"Le juste milieu conduit à l'inaction", estime Ségolène Royal, tandis que François Hollande accuse le candidat UDF de préparer "la politique du pire". Nicolas Sarkozy dénonce quant à lui son "immobilisme".

François Bayrou
(Reuters)
A moins de deux mois du premier tour, gauche et droite ont haussé le ton, jeudi 1er mars, contre le candidat de l'UDF, François Bayrou, qui réalise une percée dans les sondages.
Ségolène Royal, en meeting à Mont-de-Marsan, a critiqué le candidat de l'UDF, François Bayrou, estimant qu'"il y a ceux qui cherchent à brouiller les cartes" pour "faire oublier qu'ils sont eux-mêmes en partie comptables du bilan".
"On ne peut pas, le temps d'une campagne, conter fleurette à la gauche puis courir chez soi dès la proclamation des résultats", a-t-elle affirmé en faisant référence au gouvernement d'union gauche-droite prôné par le député béarnais.

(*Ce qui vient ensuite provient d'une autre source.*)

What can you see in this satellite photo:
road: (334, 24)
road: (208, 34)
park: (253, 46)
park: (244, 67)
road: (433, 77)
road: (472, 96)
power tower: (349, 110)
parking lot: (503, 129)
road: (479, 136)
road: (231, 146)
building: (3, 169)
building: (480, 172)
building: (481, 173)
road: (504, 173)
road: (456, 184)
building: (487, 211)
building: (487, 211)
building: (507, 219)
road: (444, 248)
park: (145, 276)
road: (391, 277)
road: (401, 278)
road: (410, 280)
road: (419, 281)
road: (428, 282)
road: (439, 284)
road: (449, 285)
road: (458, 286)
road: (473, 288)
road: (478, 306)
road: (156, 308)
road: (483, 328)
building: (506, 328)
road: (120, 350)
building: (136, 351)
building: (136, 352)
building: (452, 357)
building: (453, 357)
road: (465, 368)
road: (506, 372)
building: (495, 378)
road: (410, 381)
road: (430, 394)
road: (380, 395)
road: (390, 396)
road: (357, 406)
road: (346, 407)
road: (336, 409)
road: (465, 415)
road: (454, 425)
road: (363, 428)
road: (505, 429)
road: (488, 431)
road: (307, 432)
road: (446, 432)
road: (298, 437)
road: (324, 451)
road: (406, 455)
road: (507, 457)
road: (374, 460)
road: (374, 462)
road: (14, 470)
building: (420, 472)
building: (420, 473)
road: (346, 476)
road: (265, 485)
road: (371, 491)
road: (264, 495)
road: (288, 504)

Selon la candidate, "le juste milieu conduit à l'inaction et à l'impossibilité de choisir et de trancher" alors que le pays a besoin "de choix clairs et non de compromis".
"Politique du pire", selon Hollande
De son côté, son compagnon et premier secrétaire du PS, François Hollande, en campagne dans la Loire jeudi soir, a lui aussi critiqué François Bayrou l'accusant de préparer "la politique du pire" et affirmant qu'"entre la gauche et la droite" il n'y avait "rien".

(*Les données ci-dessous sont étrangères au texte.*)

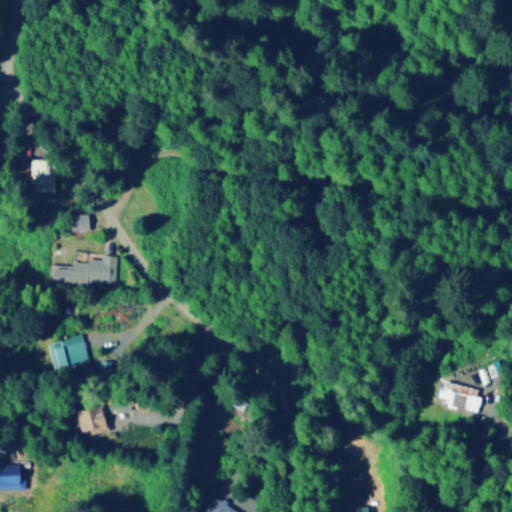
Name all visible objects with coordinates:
road: (9, 70)
road: (57, 135)
building: (41, 173)
road: (298, 186)
building: (77, 220)
building: (85, 270)
road: (233, 344)
building: (67, 351)
building: (458, 394)
building: (90, 418)
road: (189, 420)
building: (10, 476)
building: (217, 505)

"Le gouvernement des 'meilleurs' (rassemblant des personnalités de droite et de gauche, ndlr), ça prépare la politique du pire. Parce que s'il n'y a plus de majorité et d'opposition, c'est le jeu des extrêmes", a estimé M. Hollande au sujet du principe de gouvernement prôné par le candidat centriste.

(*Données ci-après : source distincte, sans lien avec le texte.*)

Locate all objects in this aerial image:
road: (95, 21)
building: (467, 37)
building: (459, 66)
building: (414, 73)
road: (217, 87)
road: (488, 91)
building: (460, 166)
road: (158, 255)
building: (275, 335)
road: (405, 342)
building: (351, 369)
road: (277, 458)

"C'est pourquoi il faut qu'il y ait une majorité et une opposition, une gauche et une droite. Aux Français de choisir ce qu'ils veulent. J'espère qu'ils choisiront la gauche. Mais entre la gauche et la droite, il n'y a rien", a-t-il assuré, avant d'animer en soirée un meeting de soutien à Ségolène Royal.
Pour François Hollande, le président de l'UDF "drague à gauche" car "son milieu naturel, le centre, est assez pauvre en électeurs". "Donc il drague partout où il peut trouver des électeurs qui imaginent que le changement peut se faire au milieu. Mais il n'y a aucun changement qui peut se faire au milieu", a assuré François Hollande.
N'oublions pas la politique de Bayrou lorsqu'il était ministre de l'éducation et la fameuse manifestation pour l'enseignement laïque qui avait rassemblé plus d'1 million de personnes!...
Sarkozy dénonce "l'immobilisme" de Bayrou
A droite, Nicolas Sarkozy avait accusé François Bayrou de prôner une politique conduisant à "l'impuissance" et "l'immobilisme", dans des réponses aux questions d'un panel de lecteurs dans les colonnes du quotidien Sud-Ouest paru jeudi.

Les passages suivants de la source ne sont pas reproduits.